Прощай же, товарищ! Здесь нет ничего
На память могилы кровавой.
И мы оставляем тебя одного
С твоею бессмертною славой!
На предгорье лес мельчает, подмораживает, становится легче идти. В походке больного появляется даже прогулочная вальяжность, ленца, небольшой городской шик. А в голове звучит:
Вы жертвою пали в борьбе роковой
Любви беззаветной к народу!
Вы отдали все, что могли, за него —
За жизнь его, честь и свободу!
Да, мы, революционеры, последние рыцари Христа, умираем за то, чтобы обездоленные, обманутые, ущербные, больные, глупцы, бесталанные, вялые, задумчивые, тупые, воры, неудачливые авантюристы, ленивые, растревоженные, рассеянные, попавшие впросак, обоссавшиеся, — чтобы все они почувствовали на своих щеках дыхание неба! Они, это отребье человечества, они — соль земли! Из-за этого святого сброда не уничтожен еще мир, и за то, чтобы хотя бы на одно мгновенье водрузить корону на головы этих униженных — за это не жаль сгинуть в мерзлых предгорьях и в комнатах с решетчатыми окнами! Достаточно бегло прочесть Евангелие, чтобы убедиться, что это коммунистический текст. И одна из величайших мистических тайн — это тайна коммунистического порыва. Мы — крик младенца, вопиющего от ужаса перед бездной открывшегося ему космоса и все же требующего к себе и ко всем справедливости.

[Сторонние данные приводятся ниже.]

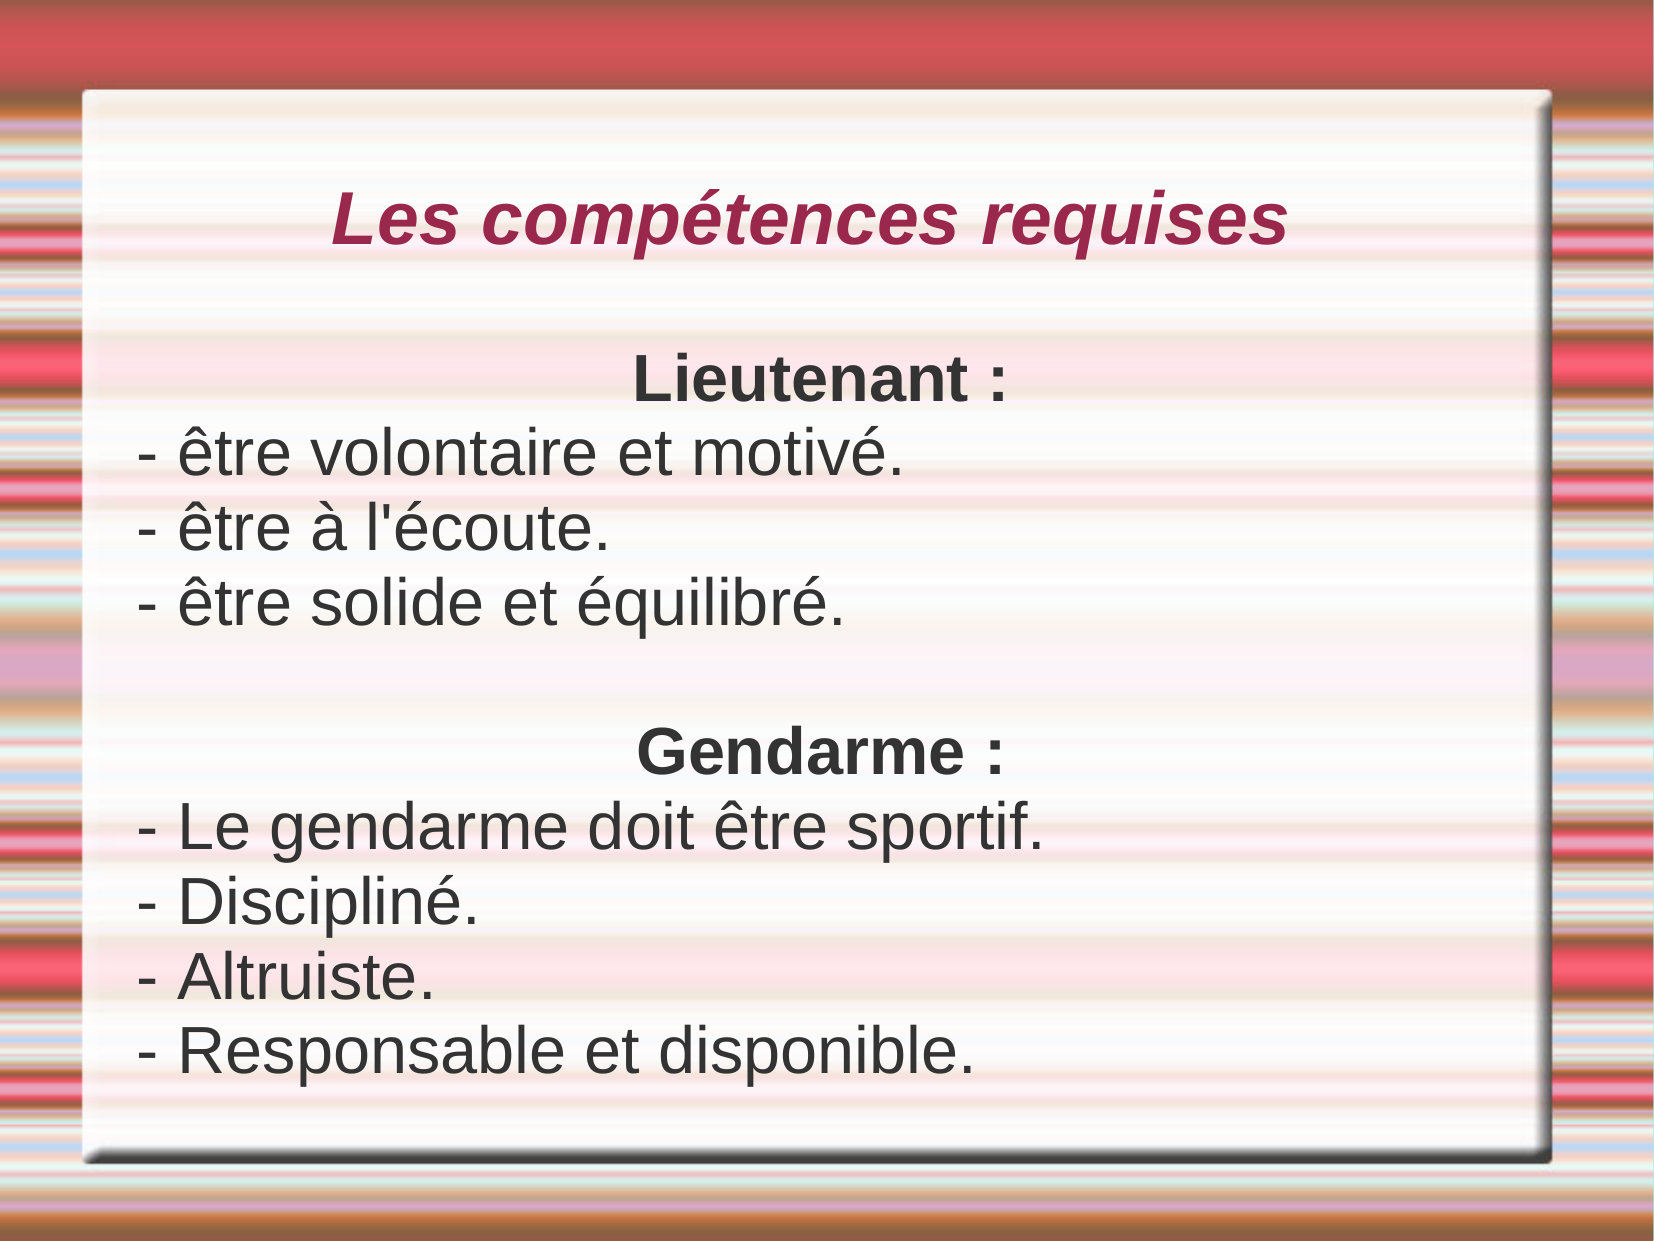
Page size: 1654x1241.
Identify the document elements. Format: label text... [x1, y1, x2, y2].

picture [0, 0, 1654, 1241]
list Lieutenant : - être volontaire et motivé. - être à l'écoute. - être solide et équilibré. Gendarme : - Le gendarme doit être sportif. - Discipliné. - Altruiste. - Responsable et disponible. [124, 340, 1506, 1123]
title Les compétences requises [88, 114, 1534, 322]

Мы впервые за несколько столетий почувствовали, что Христос действительно вернется…
Сжимаю в кулаке алебастровый шарик. Знаю, хоть и погибаю в ссылке, но искра свободы, горящая во мне, не погибнет. Другой человек возьмет себе мое имя, наденет мою одежду, отрастит мою бородку и доведет дело мое до конца.
Вот оно, это место. Я приметил его уже давно, когда охотился в этих краях, и когда впервые забрел сюда, сердце мне защемил сладкий холодок. Потаенная, неизвестная мне струна застронулась и запела в глубине души, и долетел неслышный звук, невыносимый, загадочный. Здесь, у обрыва скалы, почва крупнокаменистая, когда-то здесь струилась река, и ее исчезнувшие струи обкатали темные базальтовые камни до почти яйцеобразной гладкости, и эти камни лежат здесь плотно, образуя выпуклую чешую. Роща синих лиственниц расползлась вдоль скального среза: видно, когда-то кусок скалы рухнул, обнажив стены темно-красного гранита с зубчатыми сверху краями, и в этой отвесной стене виднеется естественный грот — должно быть, одно из творений ушедшей реки. Скалы вокруг грота идут уступами, напоминая иконные «горки», краснеют темными прожилками гранита, похожими на кровеносную систему камней. В глубине грота я обнаружил подобие каменной ванны, выдолбленной струями, когда-то падавшими с потолка, но теперь реки нет, здесь сухо, холодно, спокойно… Глубоким, великим покоем и чем-то в то же время родным и домашним дышит это место.